#### Problem to solve
Write out the data word for word, taking care that no picture is carried over.

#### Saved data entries
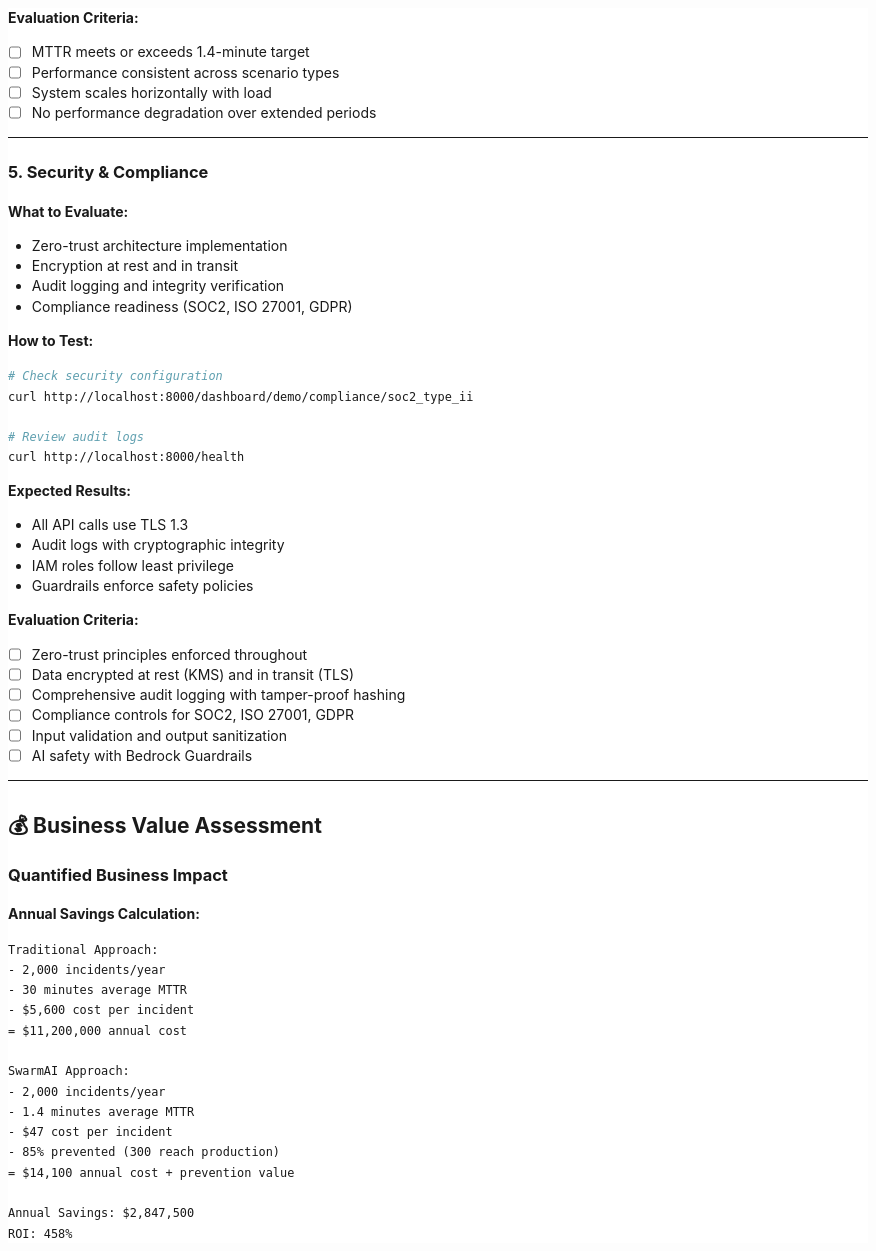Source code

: **Evaluation Criteria:**

- [ ] MTTR meets or exceeds 1.4-minute target
- [ ] Performance consistent across scenario types
- [ ] System scales horizontally with load
- [ ] No performance degradation over extended periods

---

### 5. Security & Compliance

**What to Evaluate:**

- Zero-trust architecture implementation
- Encryption at rest and in transit
- Audit logging and integrity verification
- Compliance readiness (SOC2, ISO 27001, GDPR)

**How to Test:**

```bash
# Check security configuration
curl http://localhost:8000/dashboard/demo/compliance/soc2_type_ii

# Review audit logs
curl http://localhost:8000/health
```

**Expected Results:**

- All API calls use TLS 1.3
- Audit logs with cryptographic integrity
- IAM roles follow least privilege
- Guardrails enforce safety policies

**Evaluation Criteria:**

- [ ] Zero-trust principles enforced throughout
- [ ] Data encrypted at rest (KMS) and in transit (TLS)
- [ ] Comprehensive audit logging with tamper-proof hashing
- [ ] Compliance controls for SOC2, ISO 27001, GDPR
- [ ] Input validation and output sanitization
- [ ] AI safety with Bedrock Guardrails

---

## 💰 Business Value Assessment

### Quantified Business Impact

**Annual Savings Calculation:**

```
Traditional Approach:
- 2,000 incidents/year
- 30 minutes average MTTR
- $5,600 cost per incident
= $11,200,000 annual cost

SwarmAI Approach:
- 2,000 incidents/year
- 1.4 minutes average MTTR
- $47 cost per incident
- 85% prevented (300 reach production)
= $14,100 annual cost + prevention value

Annual Savings: $2,847,500
ROI: 458%
```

#### Written solution
Source code

: **Evaluation Criteria:**

- [ ] MTTR meets or exceeds 1.4-minute target
- [ ] Performance consistent across scenario types
- [ ] System scales horizontally with load
- [ ] No performance degradation over extended periods

---

### 5. Security & Compliance

**What to Evaluate:**

- Zero-trust architecture implementation
- Encryption at rest and in transit
- Audit logging and integrity verification
- Compliance readiness (SOC2, ISO 27001, GDPR)

**How to Test:**

```bash
# Check security configuration
curl http://localhost:8000/dashboard/demo/compliance/soc2_type_ii

# Review audit logs
curl http://localhost:8000/health
```

**Expected Results:**

- All API calls use TLS 1.3
- Audit logs with cryptographic integrity
- IAM roles follow least privilege
- Guardrails enforce safety policies

**Evaluation Criteria:**

- [ ] Zero-trust principles enforced throughout
- [ ] Data encrypted at rest (KMS) and in transit (TLS)
- [ ] Comprehensive audit logging with tamper-proof hashing
- [ ] Compliance controls for SOC2, ISO 27001, GDPR
- [ ] Input validation and output sanitization
- [ ] AI safety with Bedrock Guardrails

---

## 💰 Business Value Assessment

### Quantified Business Impact

**Annual Savings Calculation:**

```
Traditional Approach:
- 2,000 incidents/year
- 30 minutes average MTTR
- $5,600 cost per incident
= $11,200,000 annual cost

SwarmAI Approach:
- 2,000 incidents/year
- 1.4 minutes average MTTR
- $47 cost per incident
- 85% prevented (300 reach production)
= $14,100 annual cost + prevention value

Annual Savings: $2,847,500
ROI: 458%
```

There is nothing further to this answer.